Now, without going into the weeds of the study design, that study is not a perfect study design in regard to the experimental arm or the control arm. The control arm received a set number of courses of therapy because that, again, speaks to the way that you can give VMP. You can’t give it indefinitely until disease progression compared with daratumumab. But my other takeaway from that trial is the fact that in the daratumumab/VMP arm, patients continued on daratumumab and have been able to be maintained on daratumumab for long periods of time, suggesting that it’s a very attractive agent as a maintenance strategy, a once-a-month infusion, and as we see daratumumab ultimately become a subcutaneous drug, even more attractive as a long-term maintenance strategy in a transplant-ineligible population.
The MAIA study of daratumumab/lenalidomide/dexamethasone in comparison with lenalidomide/dexamethasone is an important study.
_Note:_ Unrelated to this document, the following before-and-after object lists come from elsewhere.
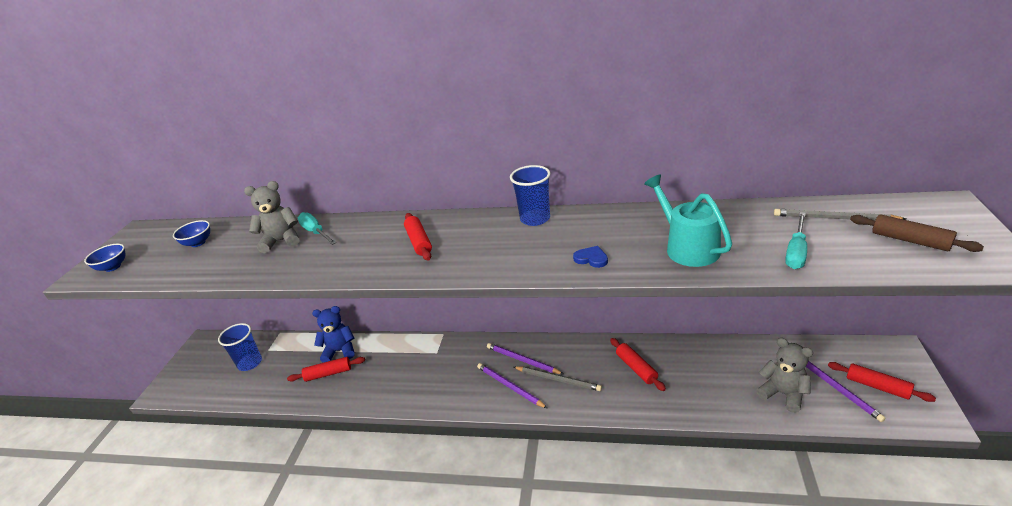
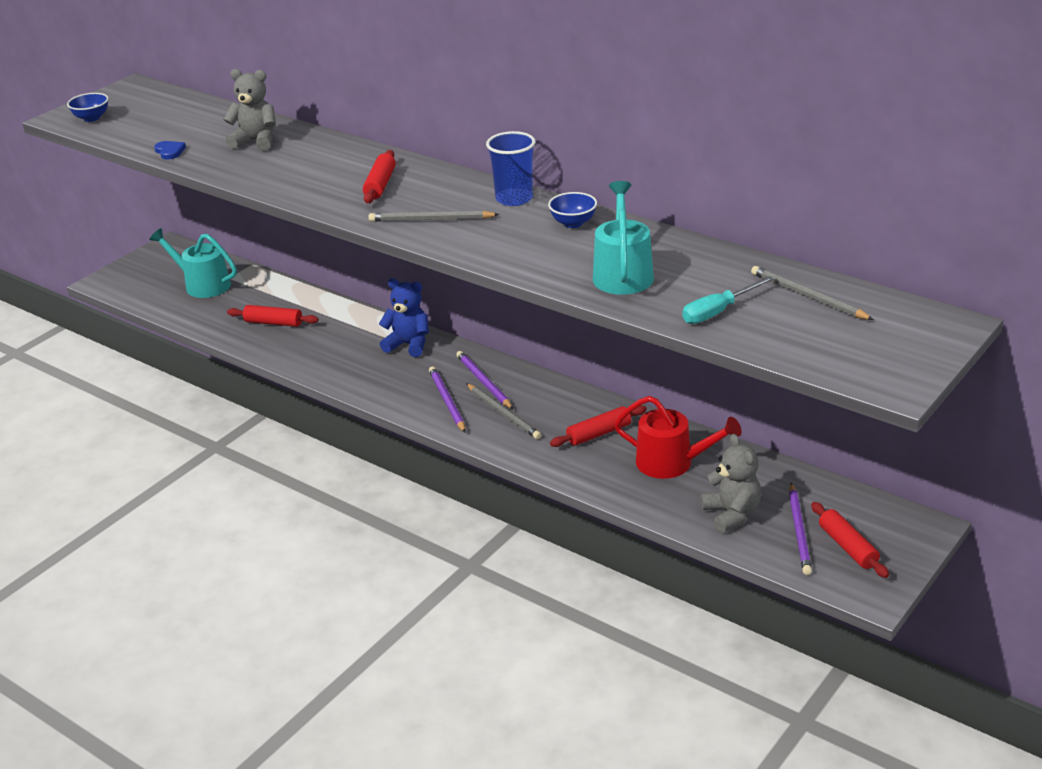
camera: 25 degrees right, 0 degrees up
(198, 243) = (180, 118): blue bowl -> blue bowl (573, 223)
(250, 363) = (203, 285): blue cup -> turquoise watering can
(316, 232) = (294, 143): turquoise screwdriver -> none
(340, 351) = (301, 305): blue teddy bear -> blue teddy bear (408, 345)
(490, 256) = (430, 219): none -> grey pencil
(591, 258) = (520, 253): blue heart -> blue heart (170, 151)
(636, 368) = (599, 433): red rolling pin -> red rolling pin turned 60 degrees clockwise
(704, 370) = (671, 463): none -> red watering can
(910, 240) = (845, 340): brown rolling pin -> none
I think it will very likely show that the daratumumab/Rd arm is going to be superior in terms of PFS and in terms of MRD-negative rates. We’ve already seen that in the relapsed setting with daratumumab/Rd versus Rd alone. I think it will allow us, for older patients who are not going to transplant, another option in the frontline setting that will be more commonly adopted in the United States, because clearly, we use a lot of our up-front therapies as our induction regimens.
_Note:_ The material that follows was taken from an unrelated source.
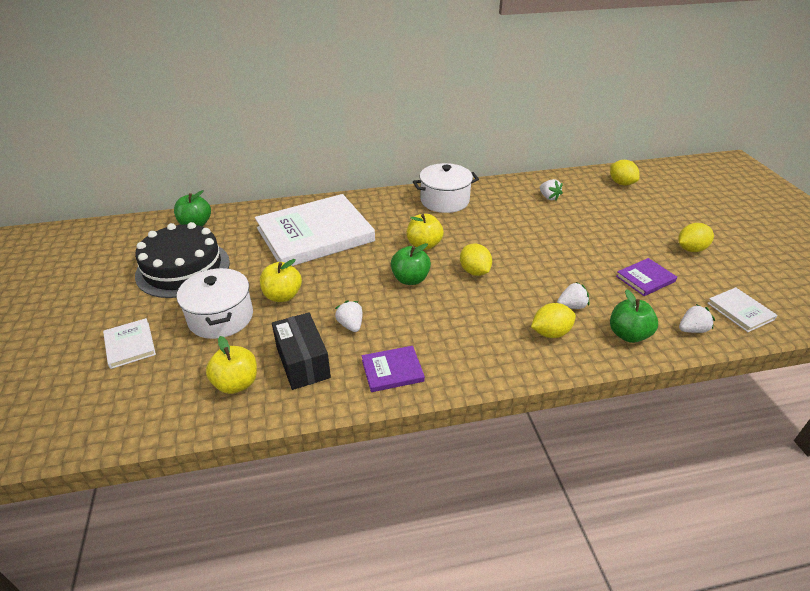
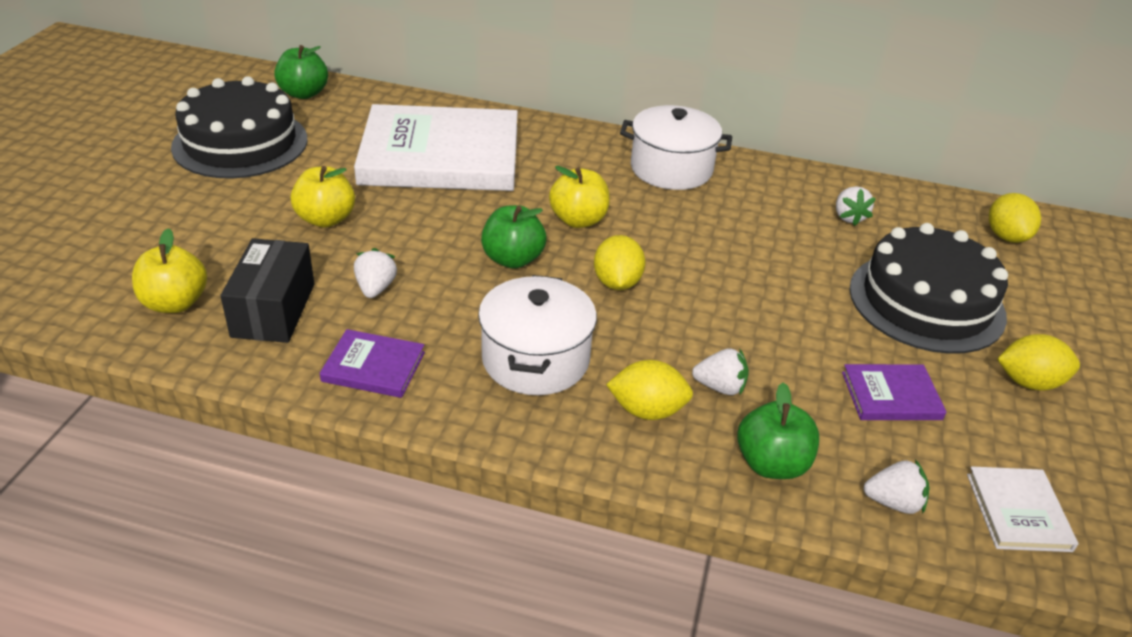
camera: 25 degrees right, 0 degrees up
(130, 345) = (103, 211): white book -> none
(221, 317) = (229, 218): white pot -> white pot (535, 359)
(618, 227) = (926, 302): none -> black cake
Daratumumab/carfilzomib/dexamethasone was presented at ASCO this year, and it showed us a couple things. First, they used the carfilzomib on a weekly dosing schedule, escalated up to 70 mg/m2. With the daratumumab, after initial safety run-in, they split the dosing over 2 days, which is a question we tend to get a lot because of the length of the first dose of daratumumab. So, it was a nice trial, because it addressed some of the concerns of giving 2 IV drugs, and it showed that split dosing was very feasible. It showed that the combination of daratumumab plus weekly carfilzomib had no new safety signals. The cardiac toxicity grade 3 was 6%, which was very much in keeping with our prior carfilzomib experience. So, that was very encouraging, and the response rates were very high. The response rates were about 90% in lenalidomide-exposed patients, and the high 80% for patients who were lenalidomide refractory. Now, having said that, 1 important point to keep in mind about that daratumumab/carfilzomib/dexamethasone trial is that those patients were carfilzomib-naïve. Nonetheless, it suggests that in patients who had other proteasome inhibitor exposure and who were lenalidomide refractory, for example, this is a good alternative regimen to consider.